◆ TEXT FOR ANALYSIS:
ACS Med Chem Lett. 2013 Dec 18;5(2):183-7. doi: 10.1021/ml400452v. eCollection 2014 Feb 13.

Himbacine-derived thrombin receptor antagonists: c7-aminomethyl and c9a-hydroxy analogues of vorapaxar.

Chelliah MV¹, Chackalamannil S¹, Xia Y¹, Greenlee WJ¹, Ahn HS¹, Kurowski S¹, Boykow G¹, Hsieh Y¹, Chintala M¹.

Author information

1: Merck Research Laboratories , 2015 Galloping Hill Road, Kenilworth, New Jersey 07033-1300, United States.

◆ SUPPLIED RECORDS:
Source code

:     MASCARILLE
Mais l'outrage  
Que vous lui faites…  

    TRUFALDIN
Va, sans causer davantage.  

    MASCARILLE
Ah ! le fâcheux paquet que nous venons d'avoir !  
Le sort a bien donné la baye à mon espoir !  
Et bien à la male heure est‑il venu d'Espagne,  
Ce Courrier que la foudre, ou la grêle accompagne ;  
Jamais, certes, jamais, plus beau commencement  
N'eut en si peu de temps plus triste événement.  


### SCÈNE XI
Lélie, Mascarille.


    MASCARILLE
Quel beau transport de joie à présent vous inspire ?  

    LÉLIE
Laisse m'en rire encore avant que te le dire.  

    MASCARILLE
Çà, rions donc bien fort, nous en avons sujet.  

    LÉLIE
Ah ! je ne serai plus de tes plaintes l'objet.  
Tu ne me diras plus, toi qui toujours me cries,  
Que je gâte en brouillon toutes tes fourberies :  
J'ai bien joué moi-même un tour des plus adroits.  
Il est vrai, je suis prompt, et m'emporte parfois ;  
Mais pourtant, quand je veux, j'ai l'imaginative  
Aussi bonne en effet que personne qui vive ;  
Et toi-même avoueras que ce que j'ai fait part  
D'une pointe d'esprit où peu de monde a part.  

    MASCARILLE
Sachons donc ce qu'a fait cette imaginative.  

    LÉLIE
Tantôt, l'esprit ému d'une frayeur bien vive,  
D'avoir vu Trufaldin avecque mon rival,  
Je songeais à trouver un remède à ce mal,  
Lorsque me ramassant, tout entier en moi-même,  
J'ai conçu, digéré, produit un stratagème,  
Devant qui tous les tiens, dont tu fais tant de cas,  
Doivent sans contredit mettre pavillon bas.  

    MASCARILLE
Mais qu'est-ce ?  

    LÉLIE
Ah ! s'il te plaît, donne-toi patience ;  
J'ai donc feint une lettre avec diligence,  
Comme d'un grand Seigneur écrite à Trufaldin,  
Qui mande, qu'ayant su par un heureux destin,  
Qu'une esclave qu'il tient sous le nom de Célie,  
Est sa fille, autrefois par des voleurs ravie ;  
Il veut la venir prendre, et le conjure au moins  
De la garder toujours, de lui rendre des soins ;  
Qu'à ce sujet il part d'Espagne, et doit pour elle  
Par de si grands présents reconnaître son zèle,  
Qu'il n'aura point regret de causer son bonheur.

◆ INSTRUCTIONS:
**1.** Please summarize the vorapaxar article listing in two sentences.
**2.** Write the next part of the vorapaxar article listing, following on from the authors' affiliation line.

◆ RESULTS OF THE EXERCISE:
**1.** The vorapaxar article listing cites a paper in ACS Med Chem Lett (2013 Dec 18; 5(2):183-7) on himbacine-derived thrombin receptor antagonists, namely c7-aminomethyl and c9a-hydroxy analogues of vorapaxar. All nine of its authors, from Chelliah MV to Chintala M, are affiliated with Merck Research Laboratories in Kenilworth, New Jersey.

**2.**
Abstract

We have synthesized several C7-aminomethyl analogues of vorapaxar that are potent PAR-1 antagonists. Many of these analogues showed excellent in vitro binding affinity and pharmacokinetics profile in rats. Compound 6a from this series showed excellent PAR-1 activity (K i = 5 nM). We have also synthesized a C9a-hydroxy analogue of vorapaxar, which showed very good PAR-1 affinity (K i = 19.5 nM) along with excellent rat pharmacokinetic profile and ex vivo efficacy in the cynomolgus monkey.